- The input:
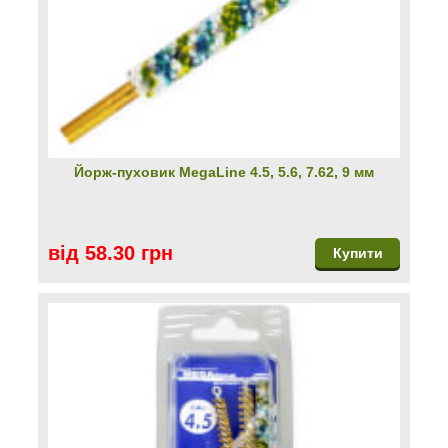
Йорж-пуховик MegaLine 4.5, 5.6, 7.62, 9 мм
від 58.30 грн
Купити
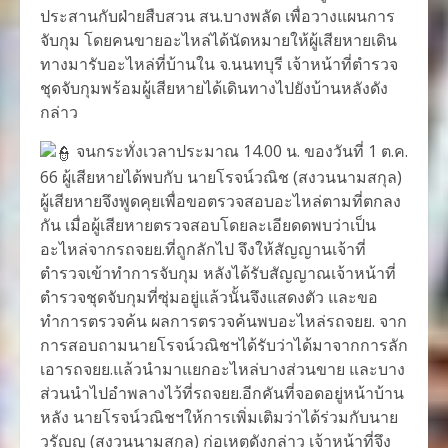
ประสานกับฝ่ายสืบสวน สน.บางพลัด เพื่อวางแผนการ
จับกุม โดยคนขายอะไหล่ได้นัดหมายให้ผู้เสียหายเดิน
ทางมารับอะไหล่ที่บ้านใน จ.นนทบุรี เจ้าหน้าที่ตำรวจ
ชุดจับกุมพร้อมผู้เสียหายได้เดินทางไปยังบ้านหลังดัง
กล่าว
จนกระทั่งเวลาประมาณ 14.00 น. ของวันที่ 1 ต.ค.
66 ผู้เสียหายได้พบกับ นายโรจน์วณิช (สงวนนามสกุล)
ผู้เสียหายจึงพูดคุยเพื่อขอตรวจสอบอะไหล่ตามที่ตกลง
กัน เมื่อผู้เสียหายตรวจสอบโดยละเอียดดพบว่าเป็น
อะไหล่จากรถจยย.ที่ถูกลักไป จึงให้สัญญานเจ้าที่
ตำรวจเข้าทำการจับกุม หลังได้รับสัญญาณเจ้าหน้าที่
ตำรวจชุดจับกุมที่ซุ่มอยู่แล้วนั้นจึงแสดงตัว และขอ
ทำการตรวจค้น ผลการตรวจค้นพบอะไหล่รถจยย. จาก
การสอบถามนายโรจน์วณิชฯได้รับว่าได้มาจากการลัก
เอารถจยย.แล้วนำมาแยกอะไหล่บางส่วนขาย และบาง
ส่วนนำไปอำพลางไว้ที่รถจยย.อีกคันที่จอดอยู่หน้าบ้าน
หลัง นายโรจน์วณิชฯให้การเพิ่มเติมว่าได้ร่วมกับนาย
วรัญญู (สงวนนามสกุล) ก่อเหตุดังกล่าว เจ้าหน้าที่จึง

- What is needed:
Render the text lines from all the rows above as a numbered list, without blank lines or pictures.

- Written answer:
1. Йорж-пуховик MegaLine 4.5, 5.6, 7.62, 9 мм
2. від 58.30 грн
3. Купити
4. ประสานกับฝ่ายสืบสวน สน.บางพลัด เพื่อวางแผนการ
5. จับกุม โดยคนขายอะไหล่ได้นัดหมายให้ผู้เสียหายเดิน
6. ทางมารับอะไหล่ที่บ้านใน จ.นนทบุรี เจ้าหน้าที่ตำรวจ
7. ชุดจับกุมพร้อมผู้เสียหายได้เดินทางไปยังบ้านหลังดัง
8. กล่าว
9. จนกระทั่งเวลาประมาณ 14.00 น. ของวันที่ 1 ต.ค.
10. 66 ผู้เสียหายได้พบกับ นายโรจน์วณิช (สงวนนามสกุล)
11. ผู้เสียหายจึงพูดคุยเพื่อขอตรวจสอบอะไหล่ตามที่ตกลง
12. กัน เมื่อผู้เสียหายตรวจสอบโดยละเอียดดพบว่าเป็น
13. อะไหล่จากรถจยย.ที่ถูกลักไป จึงให้สัญญานเจ้าที่
14. ตำรวจเข้าทำการจับกุม หลังได้รับสัญญาณเจ้าหน้าที่
15. ตำรวจชุดจับกุมที่ซุ่มอยู่แล้วนั้นจึงแสดงตัว และขอ
16. ทำการตรวจค้น ผลการตรวจค้นพบอะไหล่รถจยย. จาก
17. การสอบถามนายโรจน์วณิชฯได้รับว่าได้มาจากการลัก
18. เอารถจยย.แล้วนำมาแยกอะไหล่บางส่วนขาย และบาง
19. ส่วนนำไปอำพลางไว้ที่รถจยย.อีกคันที่จอดอยู่หน้าบ้าน
20. หลัง นายโรจน์วณิชฯให้การเพิ่มเติมว่าได้ร่วมกับนาย
21. วรัญญู (สงวนนามสกุล) ก่อเหตุดังกล่าว เจ้าหน้าที่จึง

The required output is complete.